The nearest motorway exit is Genoa-Nervi, on the A12, 4 miles from Sturla.

=== Railways ===
Sturla has a railway station on the Genoa – Pisa line, in which only regional trains stop. It's used for connections to the other parts of city and the coastal towns Levante Riviera.

== Environment ==
In Sturla there is a Site of Community Importance, as was proposed by the Natura 2000 network of Liguria, for its particular nature and geology. The site is located between Boccadasse, Sturla, Quarto dei Mille, Quinto al Mare and Nervi. It has a very particular habitat formed by Posidonia oceanica (commonly known as Neptune Grass or Mediterranean Tapeweed) and coral formations. Among the animal species are the following fish: tentacled blenny, tompot blenny, seahorse, gray wrasse, brown wrasse, pointed-snout wrasse, east Atlantic peacock wrasse.

== Culture ==
Sturla had one of the most famous groups of singers of Genovese trallalero folk music. The “Canterini Vecchia Sturla” were formed in 1926 but no longer exists.

== Sport ==
La Sportiva Sturla, founded in 1920, is active in water sports (swimming and especially water polo in which they won the championship in 1923, breaking for a single year, a string of successes of their rivals, Andrea Doria, which lasted for twenty years). In more recent times, the water polo team, having missed out on promotion to the A1 league in the early nineties, currently plays in Serie B.

La Sportiva Sturla has organized since 1969 the "Memorial Morena", an international youth swimming meet, which is held every two years, and the "Miglio Marino di Sturla" swimming competition in the open sea, which has taken place since 1913, which over the years has seen amongst its competitors swimmers of an international standard. Among these we can mention in the men's Mattia Alberico and Marco Formentini, and in the ladies Paola Cavallino and Giorgia Consiglio (the women's race has been held since 1986).
The ASD Urania di Vernazzola, established in 1926, is active in rowing and sport fishing.

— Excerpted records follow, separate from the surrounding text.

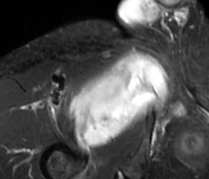
MRI of an extremity soft-tissue mass, one axial slice. Slice 65 of 89 in the series (ordered by position). STIR. MR volume resampled by the dataset authors to the PET/CT grid (not the native acquisition matrix). 209 × 179 image matrix, field of view 204 × 175 mm. Male patient. From the clinical record (not read from this slice): histological type: undifferentiated - pleiomorphic; grade: high; site of the primary tumour: right thigh.
Annotated regions visible in this slice (expert contour drawn on MRI and transferred to this co-registered scan by the dataset authors):
- gross tumour volume including surrounding oedema: bounding box [x1, y1, x2, y2] px = [69, 51, 166, 149]
- gross tumour volume (mass): [69, 53, 166, 149]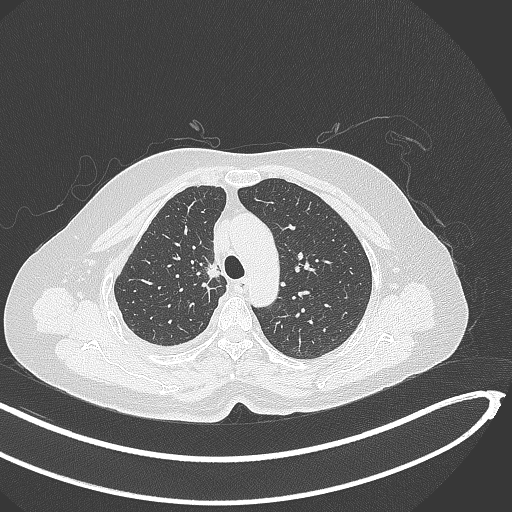
Chest CT, one axial slice; slice 279 of 345 in the series (ordered by position); reconstruction kernel B70f; lung window (W 1500 / L -600 HU); 1 mm slice thickness; 512 × 512 image matrix, field of view 400 × 400 mm. Patient: female, 64 years. From the clinical record (not read from this slice): clinical TNM (as recorded): T1b N0 M1.
Annotated regions visible in this slice (bounding box drawn by a radiologist):
- lung tumour (recorded histology: adenocarcinoma): bounding box (x1, y1, x2, y2) in pixels: (203, 256, 223, 282)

The Circolo Nautico Sturla, founded in 1981 by some sturlesi is active in sailing, and pesca subacquea (fishing while scuba diving). The CNS is now one of the few clubs in Liguria to be awarded a title of Italian champion teams "Fishing SUB second category" (1997), and its athlete, Diego Romero, earned a bronze medal in the Laser class at the Beijing Olympics in 2008.